Using this microbenchmark on an Intel Sapphire Rapids CPU, compiled with march=k8 to get the older form, takes ~980ns, while compiling with march=native gives ~570ns. It's not at all clear that the imperfection the article describes is really relevant in context, because the compiler transforms this function into something quite different.
Compilers often under-generate conditional instructions. They implicitly assume (correctly) that most branches you write are 90/10 (ie very predictable), not 50/50. The branches that actually are 50/50 suffer from being treated as being 90/10.
Do you know that for a fact? For all calls of clamp?

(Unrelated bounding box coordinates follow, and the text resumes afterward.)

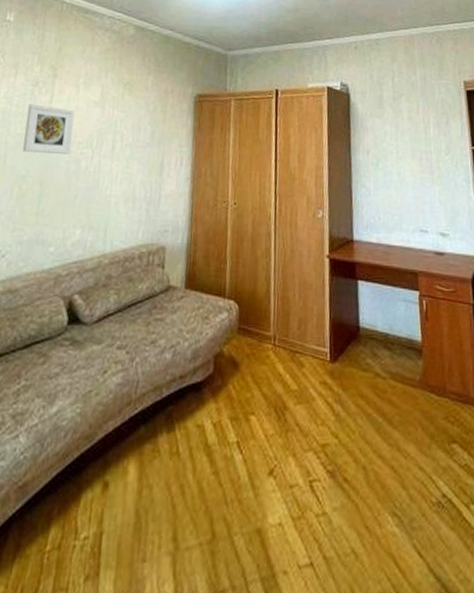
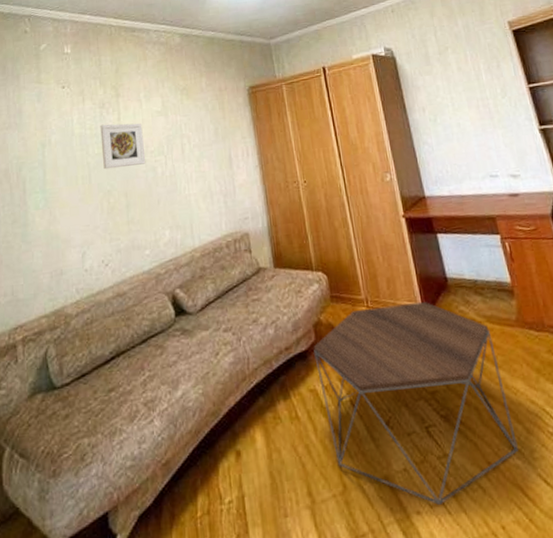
coffee table: none [208,346,398,566] -> present [313,302,519,505]

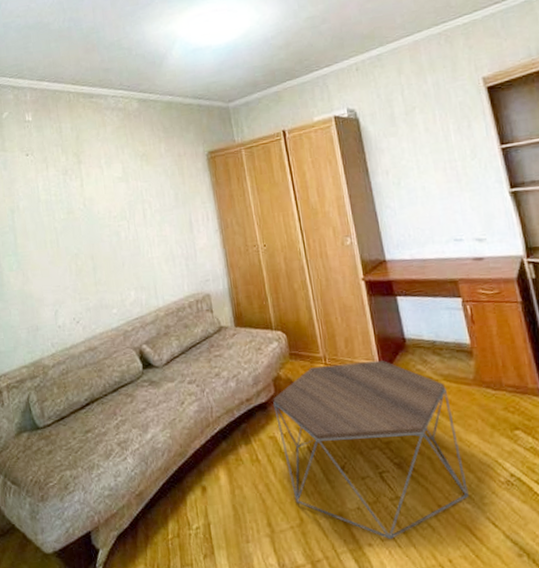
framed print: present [100,123,146,170] -> none [64,189,110,234]

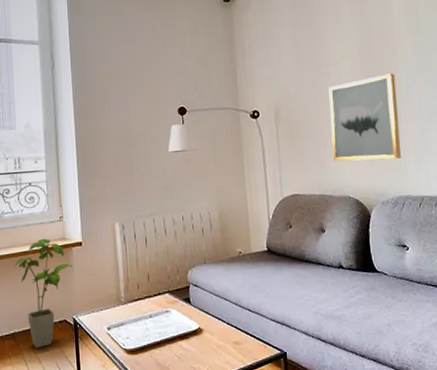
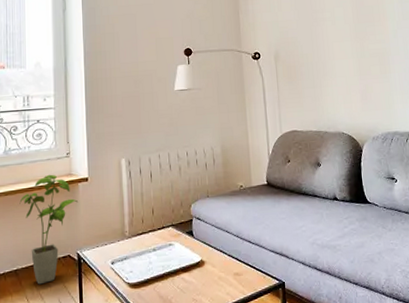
wall art: present [328,73,401,161] -> none [323,20,390,100]

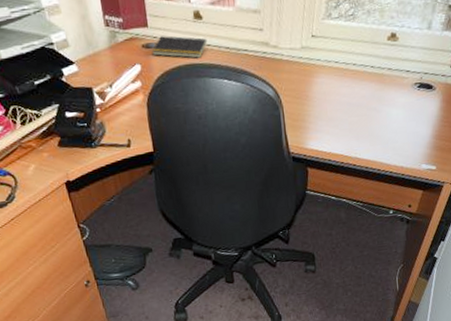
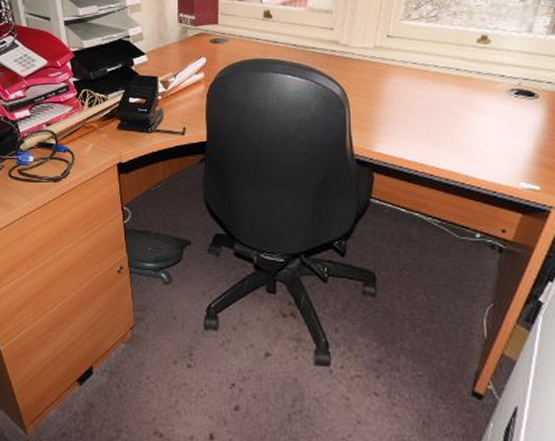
notepad: present [151,36,208,58] -> none [218,32,275,54]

I have definitely used min and max when they are true 50/50s and I assume clamp also gets some similar use.
It's hard to predict statically which branches will be dynamically unpredictable.
A seasoned hardware architect once told me that Intel went all-in on predication for Itanium, under the assumption that a Sufficiently Smart Compiler could figure it out, and then discovered to their horror that their compiler team's best efforts were not Sufficiently Smart. He implied that this was why Intel pushed to get a profile-guided optimization step added to the SPEC CPU benchmark, since profiling was the only way to get sufficiently accurate data.

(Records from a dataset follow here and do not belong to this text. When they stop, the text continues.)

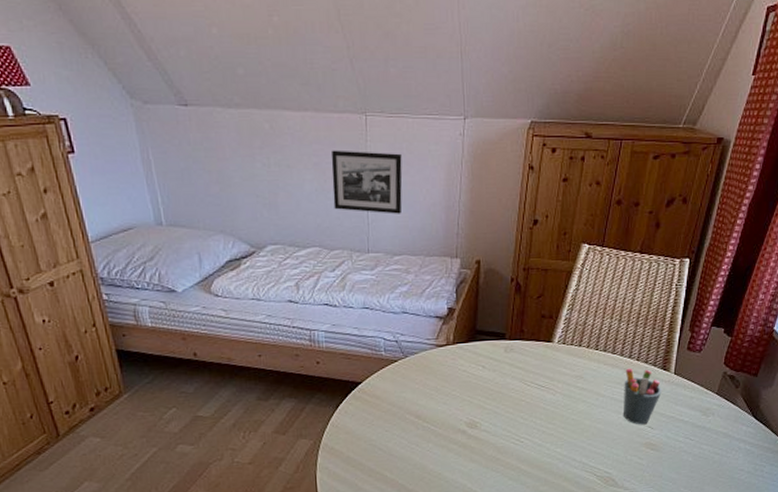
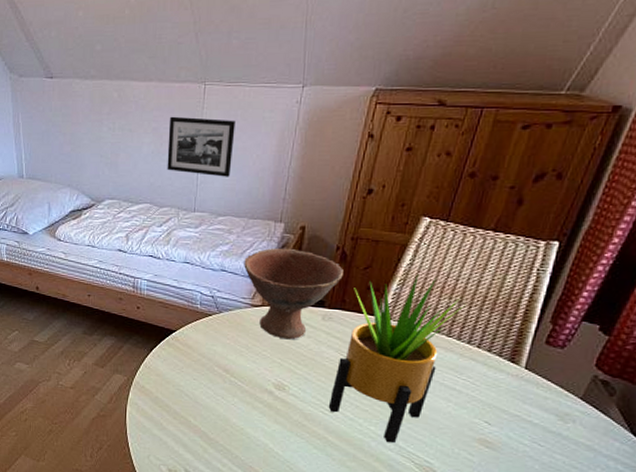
bowl: none [424,283,519,377] -> present [244,248,343,340]
potted plant: none [518,298,624,462] -> present [328,274,465,444]
pen holder: present [624,368,662,425] -> none [454,354,507,419]

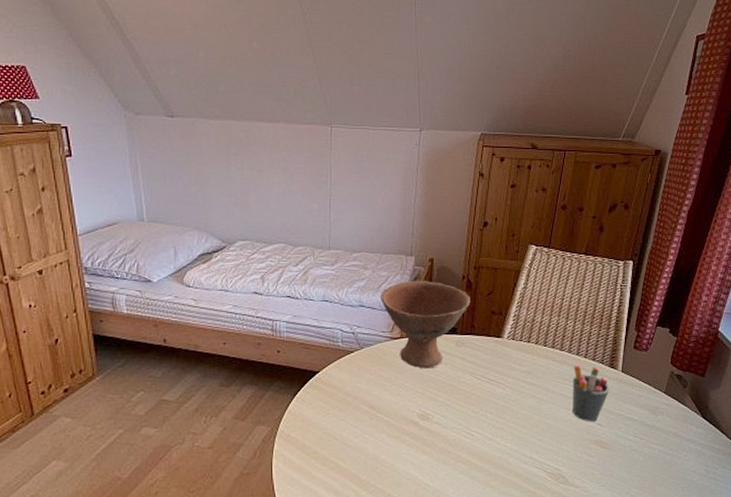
picture frame: present [167,116,236,177] -> none [298,156,363,215]
potted plant: present [328,274,465,444] -> none [469,296,571,457]
pen holder: none [454,354,507,419] -> present [572,365,610,422]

I've never gone back to see whether the timeline checks out, but it's a good story.
By avoiding conditional branches and essentially masking out some instructions, you can avoid stalls and mis-predictions and keep the pipeline full.
Actually I think @IainIreland mis-remembers what the seasoned architect told him about Itanium. While Itanium did support predicated instructions, the problematic static scheduling was actually because Itanium was a VLIW machine: https://en.wikipedia.org/wiki/VLIW .
TL;DR: dynamic scheduling on superscalar out-of-order processors with vector units works great and the transistor overhead got increasingly cheap, but static scheduling stayed really hard.